Fixed products in the insurance market can be a great way to mitigate against the risks of income taxation and market volatility and have many built-in ways to prevent a client’s account balance from reaching zero, while providing a client with a tax-efficient, principle-protected liquidity.

It would be the height of hypocrisy to advocate the use of fixed products to the total exclusion of securities products. However, the nature of the relationship between investors and their advisers must change. These relationships must be cultivated the way a family cultivates a relationship with its family doctor. The family must trust the doctor’s integrity. The doctor must be willing to make himself a trusted adviser to the family. The doctor must abide by his Hippocratic oath to first do no harm. The family must keep in regular contact with the doctor, so that the doctor can respond in kind to the family’s changing needs. The doctor must keep up with the latest medical trends in order to provide his patients with the most up-to-date advice. Such relationships lend themselves poorly to the rapid transactional practices of financial advisory firms and insurance companies.

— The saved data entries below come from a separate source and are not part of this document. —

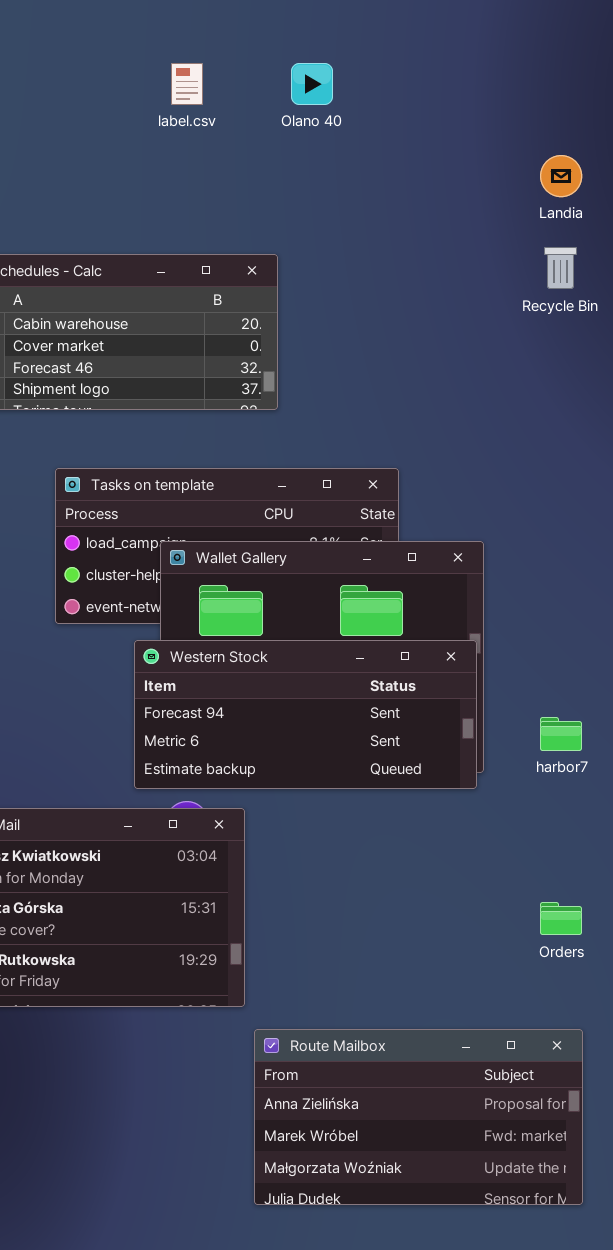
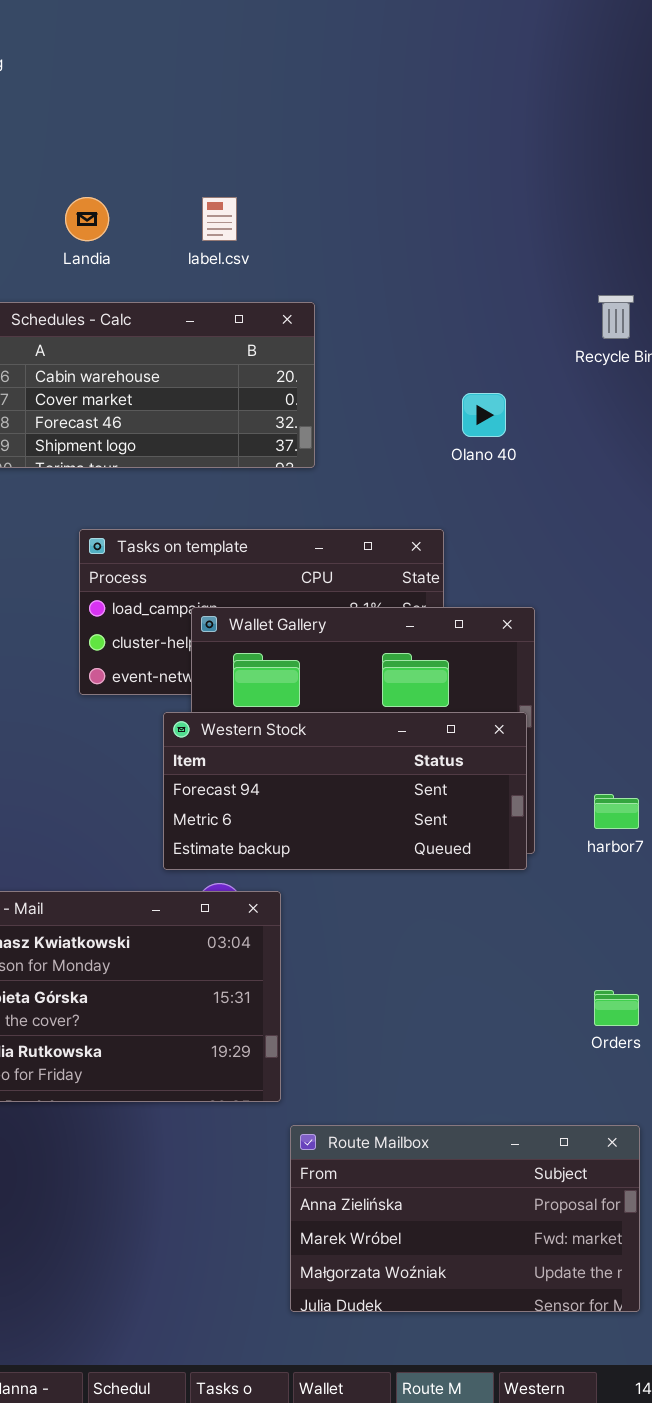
label.csv: [171,63,203,105] -> [202,197,237,241], moved
Olano 40: [291,63,333,105] -> [462,393,506,437], moved
Landia: [540,155,582,197] -> [65,197,109,241], moved

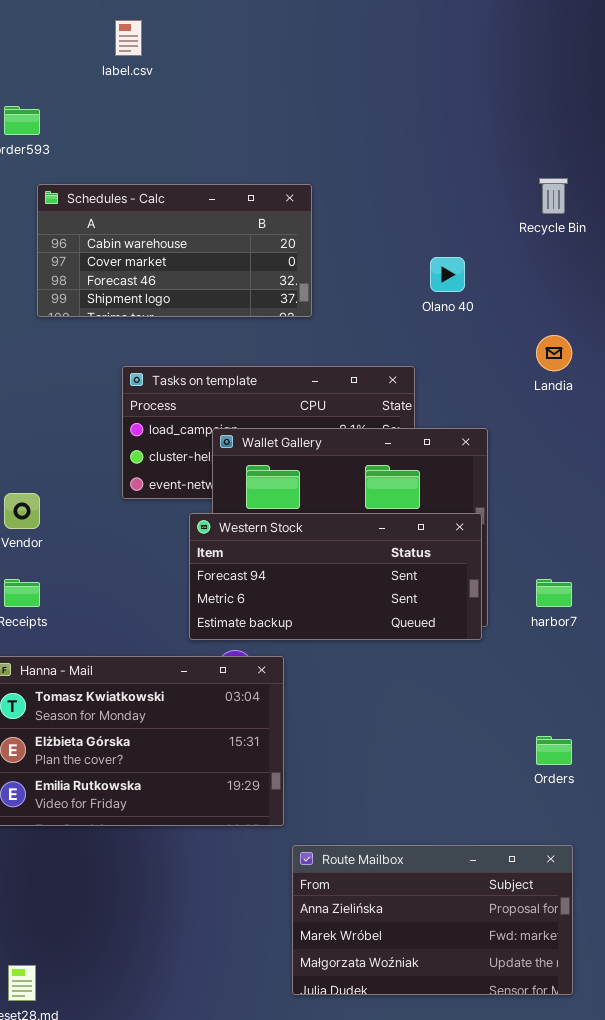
Landia: [65,197,109,241] -> [536,335,572,371], moved
label.csv: [202,197,237,241] -> [115,20,142,56], moved

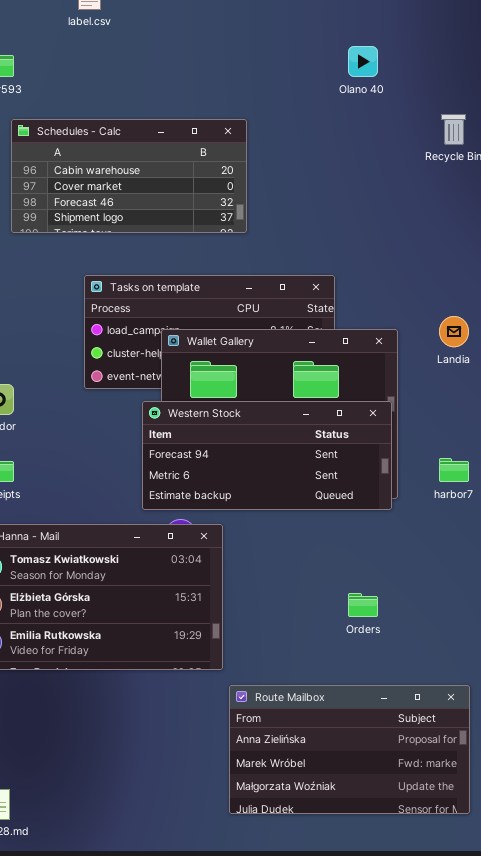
Olano 40: [430,257,465,292] -> [348,46,378,77], moved
Landia: [536,335,572,371] -> [439,316,469,347], moved
Orders: [536,736,572,765] -> [348,593,378,617], moved

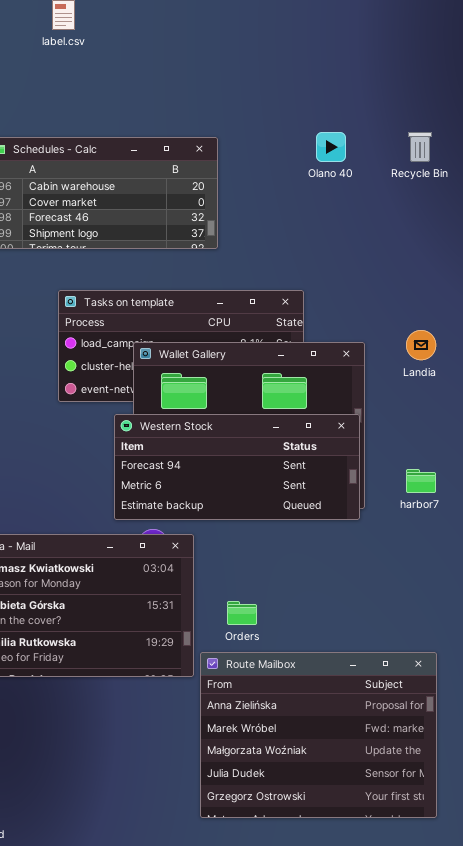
Olano 40: [348,46,378,77] -> [316,132,346,162], moved
Orders: [348,593,378,617] -> [227,601,257,625], moved
Route Mailbox: [229,685,470,814] -> [200,652,437,818], resized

It is in this vein that financial experts must determine the interests of their clients and accordingly recommend a uniquely tailored blend of insurance and securities-based instruments. As the clients’ situation evolves, so must this blend evolve. That recommendation may involve term insurance, it may involve permanent life insurance for veterans, it may involve large stock positions, or bond positions. There is no panacea, nor is the same advice necessarily applicable to any two situations, except for this: Do your homework. Do not pass judgment on an entire asset class based on one story. And above all, make sure that you evaluate your situation with a knowledgeable expert that you can trust.